Add ice water a tablespoon at a time, mixing gently until the dough holds together.
Flatten into a disc, wrap, and chill in the fridge for 30 minutes.
Lightly sauté zucchini and eggplant slices in a bit of olive oil in a flat base saucepan for 2–3 minutes just until slightly soft but still holding shape.
If using onions, caramelize them separately and let cool.
Roll out the chilled dough into a rough 10–12 inch circle on parchment paper. You could also use two layers of cling wrap to roll the pastry easily.
Sprinkle a thin layer of cheese (if using) or caramelized onions in the center, leaving a 2-inch border.
Transfer onto a parchment paper-lined baking tray. Arrange the veggies (zucchini, tomato, eggplant) in overlapping circles or rows.
Sprinkle chopped garlic, herbs, salt, pepper, chili flakes, and a drizzle of olive oil.
Fold the edges of the dough over the filling, pleating gently.
Brush the crust with a little milk or egg wash for shine.
Bake at 200°C (390°F) for 35–40 minutes or until the crust is golden and crisp, and the vegetables are tender.
You could also divide the dough and filling to make 4 individual galettes.
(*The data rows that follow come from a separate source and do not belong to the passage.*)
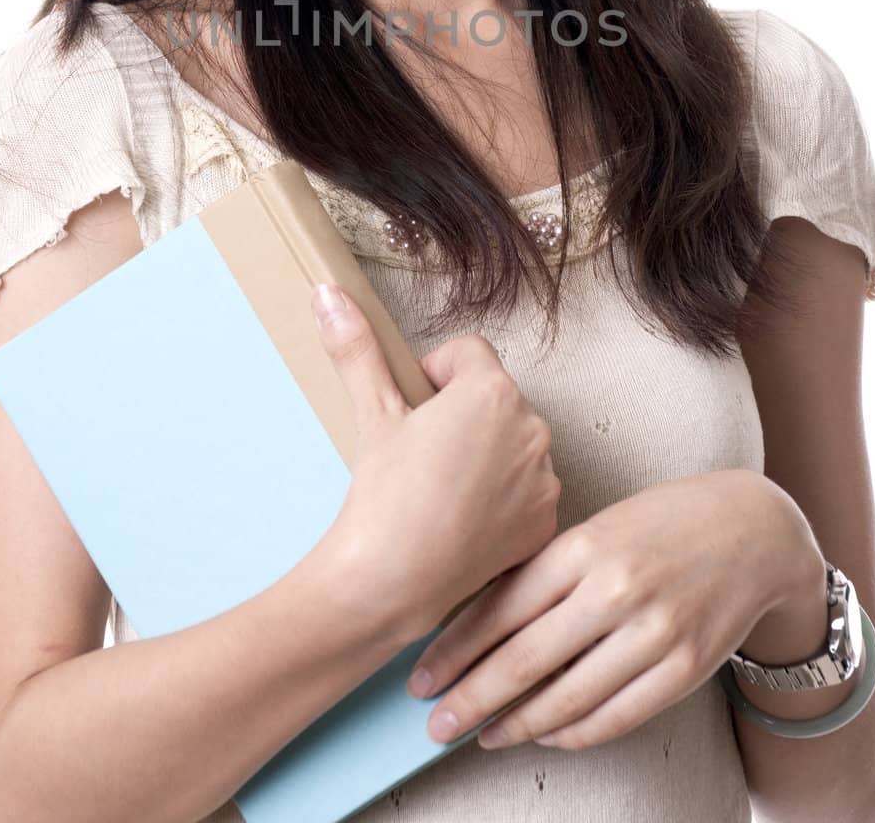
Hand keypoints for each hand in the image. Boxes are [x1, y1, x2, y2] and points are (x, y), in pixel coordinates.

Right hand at [310, 283, 560, 640]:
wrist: (393, 582)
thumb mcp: (373, 413)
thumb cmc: (384, 495)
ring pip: (512, 442)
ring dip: (485, 452)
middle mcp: (532, 429)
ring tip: (442, 487)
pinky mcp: (546, 521)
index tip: (412, 408)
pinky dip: (501, 496)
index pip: (468, 352)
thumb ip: (357, 347)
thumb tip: (328, 292)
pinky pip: (527, 488)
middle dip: (462, 412)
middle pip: (494, 396)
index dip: (434, 375)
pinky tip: (464, 518)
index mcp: (492, 391)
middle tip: (423, 452)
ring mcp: (545, 478)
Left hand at [405, 468, 819, 750]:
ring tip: (482, 734)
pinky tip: (544, 734)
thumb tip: (479, 622)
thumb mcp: (598, 528)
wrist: (755, 531)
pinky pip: (615, 716)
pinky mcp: (686, 668)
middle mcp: (616, 589)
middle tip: (435, 723)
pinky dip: (573, 732)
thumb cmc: (662, 524)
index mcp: (584, 546)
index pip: (502, 607)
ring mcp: (654, 632)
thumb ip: (547, 570)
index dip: (455, 649)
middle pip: (525, 659)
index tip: (421, 676)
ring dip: (517, 724)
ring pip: (567, 698)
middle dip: (471, 698)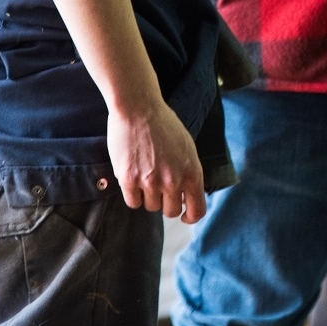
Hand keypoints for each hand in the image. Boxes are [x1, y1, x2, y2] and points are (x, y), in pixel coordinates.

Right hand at [108, 101, 206, 222]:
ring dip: (147, 195)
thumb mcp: (187, 147)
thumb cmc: (163, 124)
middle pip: (170, 211)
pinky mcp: (129, 180)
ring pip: (150, 206)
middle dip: (165, 201)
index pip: (197, 210)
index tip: (184, 215)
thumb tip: (185, 195)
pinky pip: (132, 202)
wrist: (138, 109)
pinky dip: (132, 193)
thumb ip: (188, 172)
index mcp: (192, 172)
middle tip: (158, 186)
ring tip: (144, 172)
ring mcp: (151, 182)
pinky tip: (133, 175)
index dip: (190, 216)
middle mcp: (173, 181)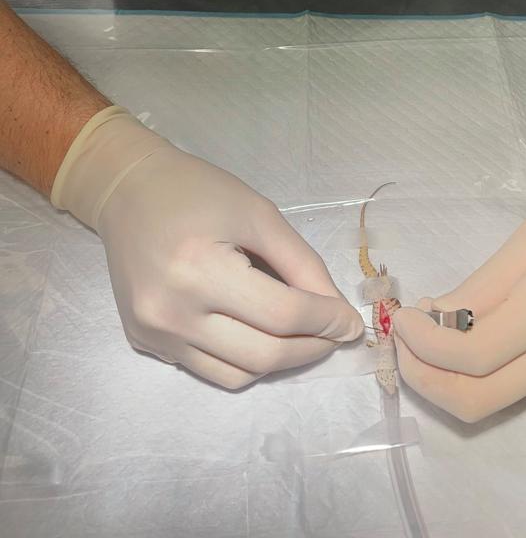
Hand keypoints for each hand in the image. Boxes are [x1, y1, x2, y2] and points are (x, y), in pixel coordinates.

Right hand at [52, 107, 362, 387]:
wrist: (130, 192)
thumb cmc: (198, 192)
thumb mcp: (259, 215)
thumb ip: (302, 264)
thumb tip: (337, 313)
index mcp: (199, 269)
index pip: (281, 314)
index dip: (326, 320)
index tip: (351, 322)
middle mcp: (170, 312)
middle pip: (263, 355)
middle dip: (311, 348)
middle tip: (334, 333)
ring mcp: (155, 335)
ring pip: (238, 375)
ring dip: (280, 362)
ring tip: (302, 335)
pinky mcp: (146, 344)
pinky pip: (209, 370)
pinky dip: (245, 360)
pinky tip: (258, 332)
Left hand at [394, 171, 525, 421]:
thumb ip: (482, 284)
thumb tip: (432, 318)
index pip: (471, 354)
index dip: (423, 344)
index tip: (402, 317)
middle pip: (473, 400)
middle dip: (422, 379)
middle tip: (402, 341)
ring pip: (487, 403)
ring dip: (442, 381)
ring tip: (423, 338)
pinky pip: (506, 391)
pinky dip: (469, 376)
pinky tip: (458, 341)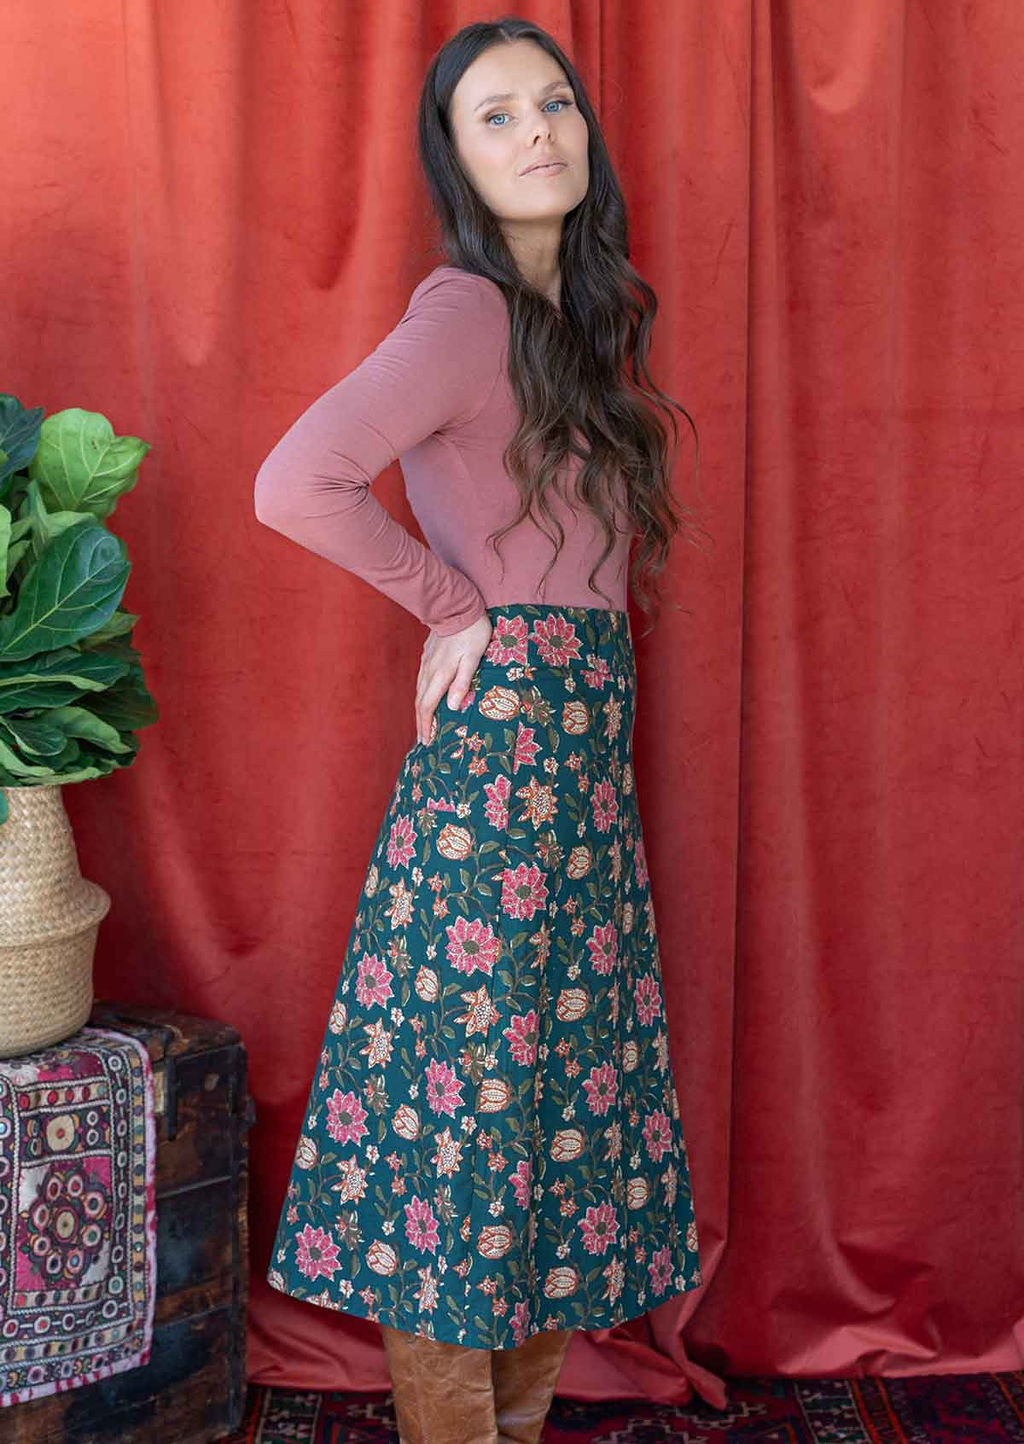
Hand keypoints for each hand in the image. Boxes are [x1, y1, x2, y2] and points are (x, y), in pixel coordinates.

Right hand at [416, 612, 492, 745]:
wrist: (458, 606)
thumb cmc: (472, 632)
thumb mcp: (473, 658)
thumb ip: (462, 682)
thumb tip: (451, 707)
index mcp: (441, 674)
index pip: (428, 705)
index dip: (426, 725)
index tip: (427, 741)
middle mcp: (429, 670)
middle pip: (420, 702)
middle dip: (421, 723)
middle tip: (424, 740)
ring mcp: (426, 662)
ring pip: (419, 691)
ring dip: (420, 710)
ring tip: (423, 724)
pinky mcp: (427, 655)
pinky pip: (420, 680)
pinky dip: (421, 695)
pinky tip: (424, 698)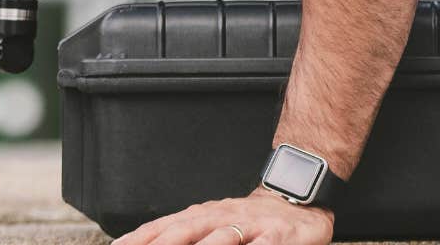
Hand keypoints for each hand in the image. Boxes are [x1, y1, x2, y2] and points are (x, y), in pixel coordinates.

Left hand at [112, 190, 333, 244]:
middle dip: (163, 242)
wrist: (296, 199)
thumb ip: (185, 233)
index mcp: (203, 215)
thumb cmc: (249, 219)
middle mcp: (223, 217)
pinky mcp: (277, 235)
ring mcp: (250, 225)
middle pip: (188, 229)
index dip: (142, 237)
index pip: (166, 225)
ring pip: (223, 237)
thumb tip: (151, 241)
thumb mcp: (213, 222)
Bake for 25–30 minutes.
If the crust is too soft, chill it again for 10–15 minutes before baking.
Adding a cheese layer acts as a moisture barrier under the veggies.
Unbaked galettes can be frozen; bake directly from frozen, adding 5–10 minutes extra.
Pair with a light green salad or a garlic yogurt dip for serving.
Can I make the crust ahead of time?
Yes, you can prepare the crust ahead of time and store it in the fridge for up to 2 days or freeze it for longer storage.
Can I use gluten-free flour for the crust?
Yes, you can substitute all-purpose flour with a gluten-free flour blend, but the texture may vary slightly.
What other vegetables can I use?
You can use bell peppers, mushrooms, or squash as alternatives or additions to the zucchini and eggplant.
Can I make this recipe vegan?
Yes, omit the cheese and use a plant-based butter for the crust to make it vegan.
How do I prevent the base from becoming soggy?
Lightly sauté the vegetables beforehand and use a cheese layer or caramelized onions as a moisture barrier.